M. Idomou a expliqué à IRIN qu’après avoir obtenu l’approbation du père de la fillette, il tentait aujourd’hui de l’inscrire à l’école.
La loi de qui ?
Si l’âge légal du mariage est de 18 ans en Mauritanie, en vertu du code national de la famille, nombre d’habitants de ce pays essentiellement peuplé de musulmans observent un code religieux tout autre.
« Il est acceptable, dans la religion musulmane, d’épouser une fillette de six ans, mais tout contact physique doit attendre qu’elle ait atteint sa maturité biologique », a expliqué à IRIN Hamden Ould Tah, secrétaire général de l’Association des oulémas (érudits musulmans) de Mauritanie.
Selon Hussein Ould Medo, analyste culturel, auteur et professeur, les mariages d’enfants sont encore monnaie courante en Mauritanie et peuvent être considérés comme le moyen de rejeter ce que certains perçoivent comme les maux de la modernisation. « C’est une façon de lutter contre un changement radical ou contre une modernisation négative ».
Selon une source du gouvernement, il est difficile de déterminer le taux de mariages précoces en Mauritanie.

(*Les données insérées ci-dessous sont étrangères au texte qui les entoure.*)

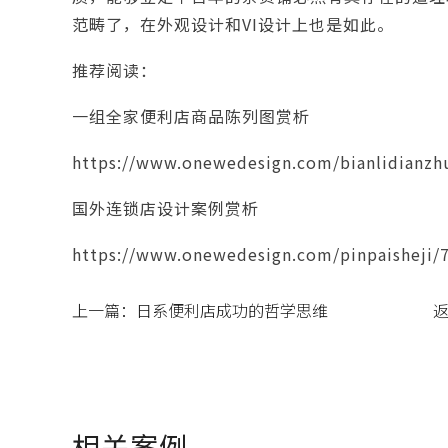
范畴了，在外观设计和VI设计上也是如此。
推荐阅读：
一组全家便利店商品陈列图赏析
https://www.onewedesign.com/bianlidianzhu
国外连锁店设计案例赏析
https://www.onewedesign.com/pinpaisheji/
上一篇：
日系便利店成功的哲学思维
相关案例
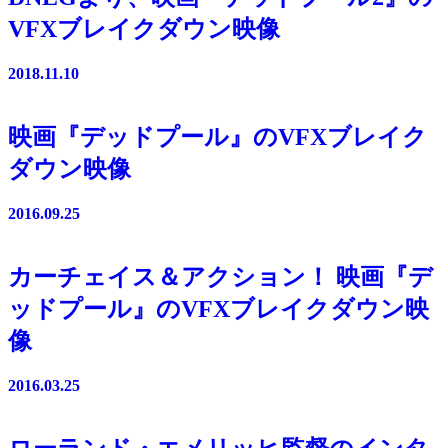
VFXブレイクダウン映像
2018.11.10
映画『デッドプール』のVFXブレイク
ダウン映像
2016.09.25
カーチェイス＆アクション！ 映画『デ
ッドプール』のVFXブレイクダウン映
像
2016.03.25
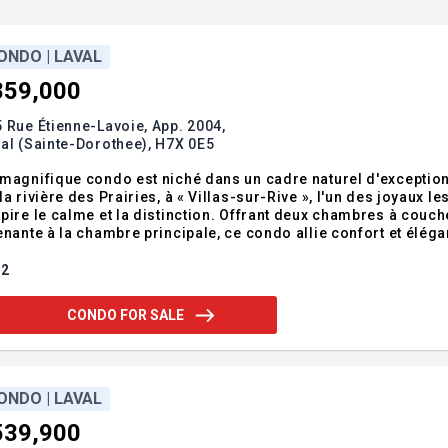
ONDO | LAVAL
859,000
 Rue Étienne-Lavoie, App. 2004,
al (Sainte-Dorothee),
H7X 0E5
magnifique condo est niché dans un cadre naturel d'exception,
la rivière des Prairies, à « Villas-sur-Rive », l'un des joyaux 
pire le calme et la distinction. Offrant deux chambres à couch
enante à la chambre principale, ce condo allie confort et éléga
nchers chauffants, douches en céramique, robinetterie Kohler
sque dans les moind
2
CONDO FOR SALE
ONDO | LAVAL
539,900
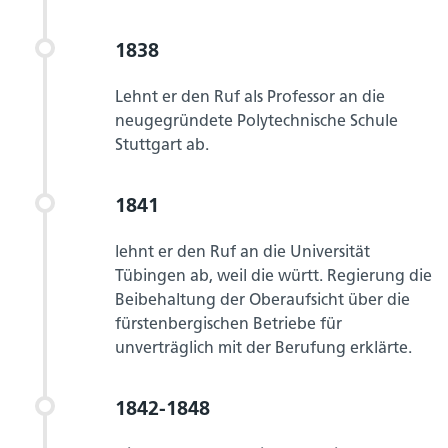
1838
Lehnt er den Ruf als Professor an die
neugegründete Polytechnische Schule
Stuttgart ab.
1841
lehnt er den Ruf an die Universität
Tübingen ab, weil die württ. Regierung die
Beibehaltung der Oberaufsicht über die
fürstenbergischen Betriebe für
unverträglich mit der Berufung erklärte.
1842-1848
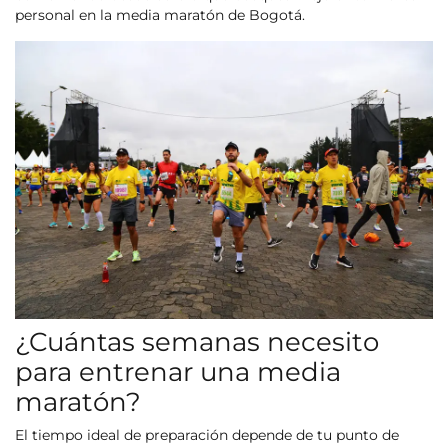
personal en la media maratón de Bogotá.
¿Cuántas semanas necesito
para entrenar una media
maratón?
El tiempo ideal de preparación depende de tu punto de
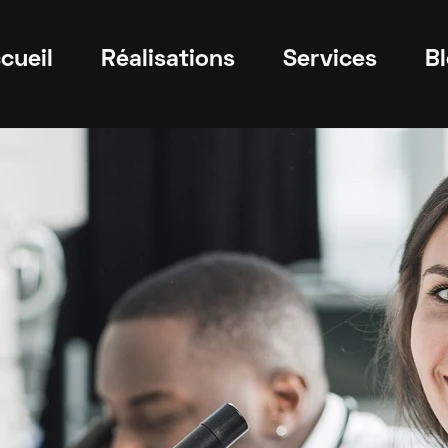
cueil
Réalisations
Services
B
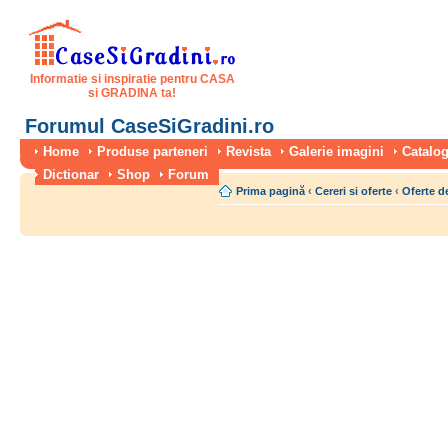
Informatie si inspiratie pentru CASA
si GRADINA ta!
Forumul CaseSiGradini.ro
Home
Produse parteneri
Revista
Galerie imagini
Catalog
Dictionar
Shop
Forum
Prima pagină
‹
Cereri si oferte
‹
Oferte de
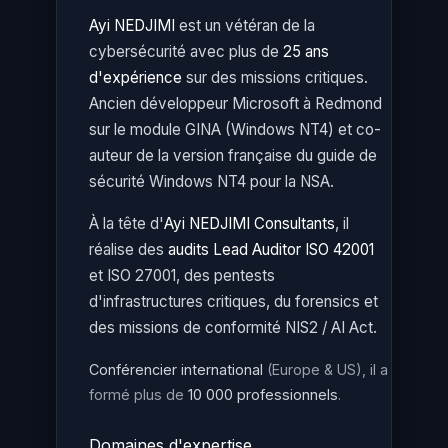
Ayi NEDJIMI
est un vétéran de la
cybersécurité avec plus de
25 ans
d'expérience
sur des missions critiques.
Ancien développeur Microsoft à Redmond
sur le module GINA (Windows NT4) et co-
auteur de la version française du guide de
sécurité Windows NT4 pour la NSA.
À la tête d'
Ayi NEDJIMI Consultants
, il
réalise des
audits Lead Auditor ISO 42001
et ISO 27001, des pentests
d'infrastructures critiques, du forensics et
des missions de conformité NIS2 / AI Act.
Conférencier international
(Europe & US), il a
formé plus de
10 000 professionnels
.
Domaines d'expertise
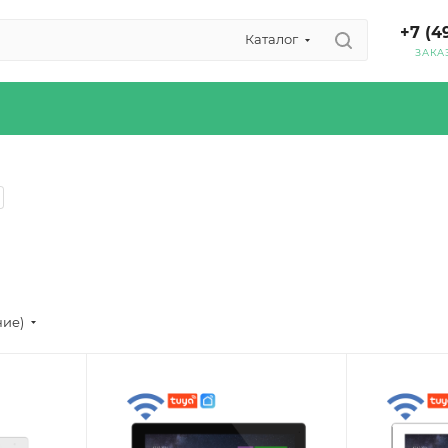
+7 (4
Каталог
ЗАКА
ние)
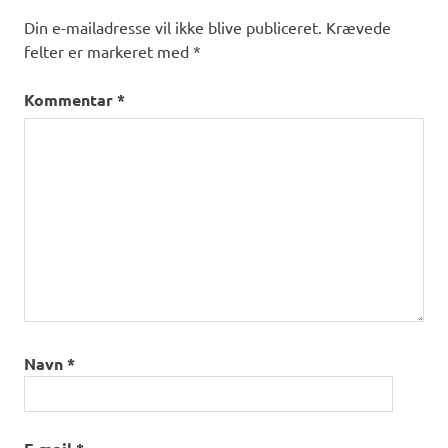
Din e-mailadresse vil ikke blive publiceret.
Krævede
felter er markeret med
*
Kommentar
*
Navn
*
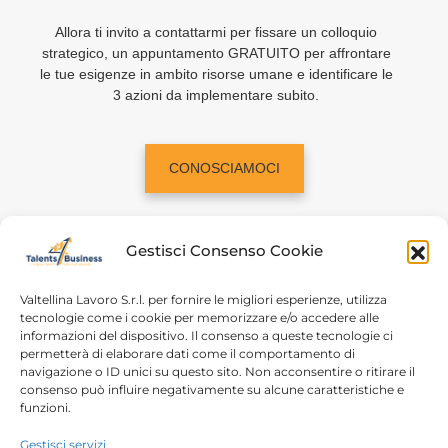
Allora ti invito a contattarmi per fissare un colloquio
strategico, un appuntamento GRATUITO per affrontare
le tue esigenze in ambito risorse umane e identificare le
3 azioni da implementare subito.
CONOSCIAMOCI
Gestisci Consenso Cookie
Valtellina Lavoro S.r.l. per fornire le migliori esperienze, utilizza
tecnologie come i cookie per memorizzare e/o accedere alle
informazioni del dispositivo. Il consenso a queste tecnologie ci
Home
Chi siamo
permetterà di elaborare dati come il comportamento di
navigazione o ID unici su questo sito. Non acconsentire o ritirare il
Login
Conosciamoci
consenso può influire negativamente su alcune caratteristiche e
funzioni.
Percorsi T4B
Podcast
Gestisci servizi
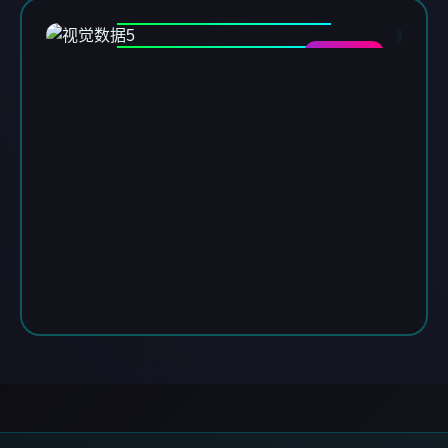
DATA-05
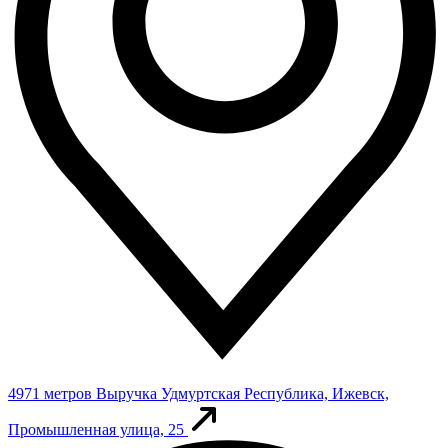
4971 метров
Выручка
Удмуртская Республика, Ижевск,
Промышленная улица, 25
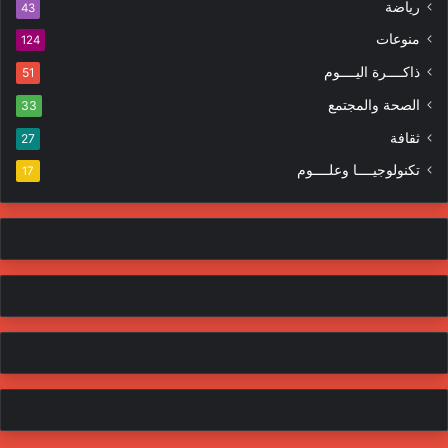
ا
رياضة
43
و
ت
منوعات
ن
124
ي
ذاكــــرة اليــــوم
51
الصحة والمجتمع
33
ثقافة
27
تكنولوجيــــا وعلــــوم
17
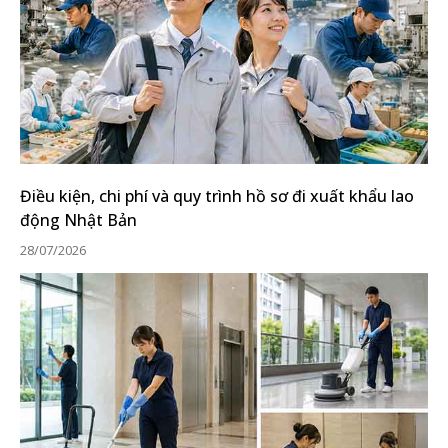
Điều kiện, chi phí và quy trình hồ sơ đi xuất khẩu lao
động Nhật Bản
28/07/2026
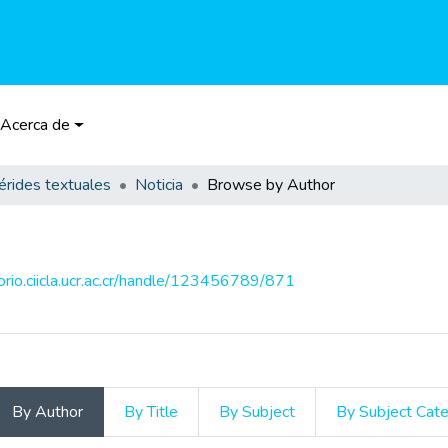
Acerca de
rides textuales
Noticia
Browse by Author
torio.ciicla.ucr.ac.cr/handle/123456789/871
By Author
By Title
By Subject
By Subject Cat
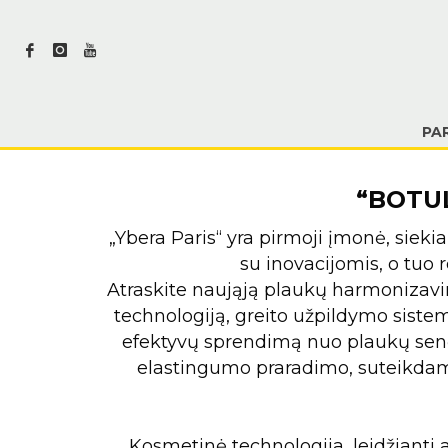
PA
“BOTU
„Ybera Paris“ yra pirmoji įmonė, sieki
su inovacijomis, o tuo
Atraskite naująją plaukų harmonizavimo
technologiją, greito užpildymo sistemą
efektyvų sprendimą nuo plaukų sen
elastingumo praradimo, suteikdama 
Kosmetinė technologija, leidžianti 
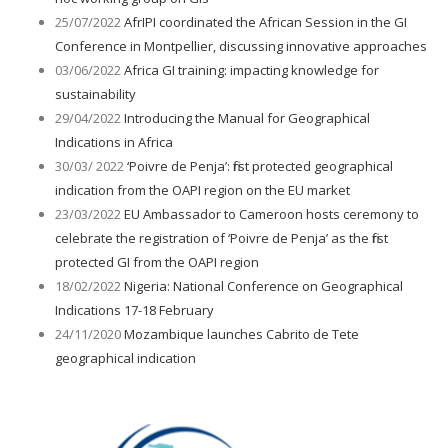
25/07/2022
AfrIPI coordinated the African Session in the GI
Conference in Montpellier, discussing innovative approaches
03/06/2022
Africa GI training: impacting knowledge for
sustainability
29/04/2022
Introducing the Manual for Geographical
Indications in Africa
30/03/ 2022
‘Poivre de Penja’: first protected geographical
indication from the OAPI region on the EU market
23/03/2022
EU Ambassador to Cameroon hosts ceremony to
celebrate the registration of ‘Poivre de Penja’ as the first
protected GI from the OAPI region
18/02/2022
Nigeria: National Conference on Geographical
Indications 17-18 February
24/11/2020
Mozambique launches Cabrito de Tete
geographical indication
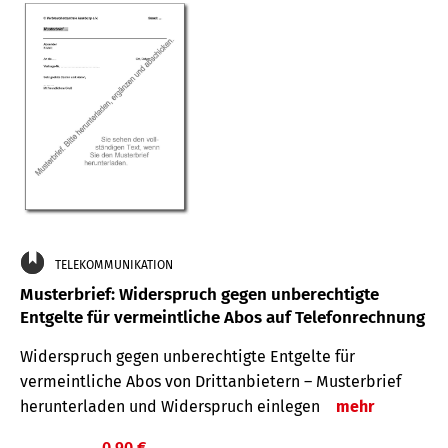
TELEKOMMUNIKATION
Musterbrief: Widerspruch gegen unberechtigte
Entgelte für vermeintliche Abos auf Telefonrechnung
Widerspruch gegen unberechtigte Entgelte für
vermeintliche Abos von Drittanbietern – Musterbrief
herunterladen und Widerspruch einlegen
mehr
0,90 €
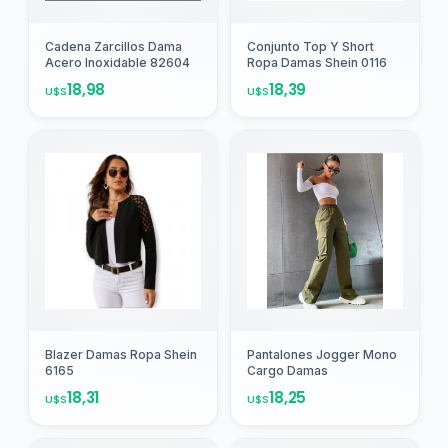
Agregar
Agregar
Cadena Zarcillos Dama
Conjunto Top Y Short
Acero Inoxidable 82604
Ropa Damas Shein 0116
18,98
18,39
U$S
U$S
Agregar
Agregar
Blazer Damas Ropa Shein
Pantalones Jogger Mono
6165
Cargo Damas
18,31
18,25
U$S
U$S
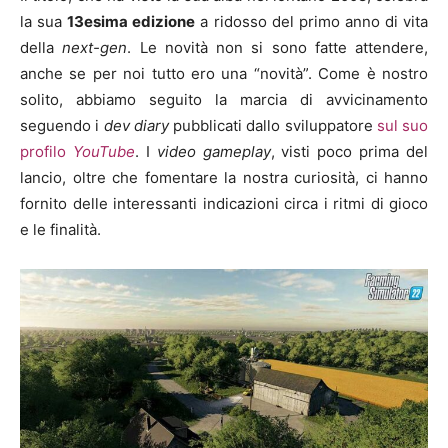
la sua
13esima edizione
a ridosso del primo anno di vita
della
next-gen
. Le novità non si sono fatte attendere,
anche se per noi tutto ero una “novità”. Come è nostro
solito, abbiamo seguito la marcia di avvicinamento
seguendo i
dev diary
pubblicati dallo sviluppatore
sul suo
profilo
YouTube
. I
video gameplay
, visti poco prima del
lancio, oltre che fomentare la nostra curiosità, ci hanno
fornito delle interessanti indicazioni circa i ritmi di gioco
e le finalità.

« On ignore le taux véritable de ces mariages car la plupart des cas ne sont pas déclarés en tant que mariages officiels et parce qu’il n’existe aucune statistique au [ministère de la Promotion des femmes et des familles] », a expliqué Aminetou Mint Takki, directrice au ministère, ajoutant que tout cas de non-respect de l’âge légal du mariage, tel qu’il a été fixé dans le code de la famille, serait sanctionné.
Toutefois, cette loi n’est guère utile pour certaines filles du pays, à en croire Aminetou Mint Moctar, présidente de l’Association des femmes chefs de famille. « Le [code de la famille] n’est pas appliqué pour protéger les plus pauvres et les personnes sans instruction ».
Ainsi, en 2006, plus de 14 millions de filles de moins de 18 ans ont été forcées à se marier en Afrique subsaharienne, selon les Nations Unies.
Oumelkhary a confié à IRIN qu’elle espérait être la dernière victime de ces mariages précoces. « J’espère jouer et aller à l’école comme tous les enfants. Je ne pardonnerai jamais mon père ni mon cousin pour ce qu’ils [m’ont] fait. Je prie pour être la dernière fille à endurer cette douleur et cette humiliation ».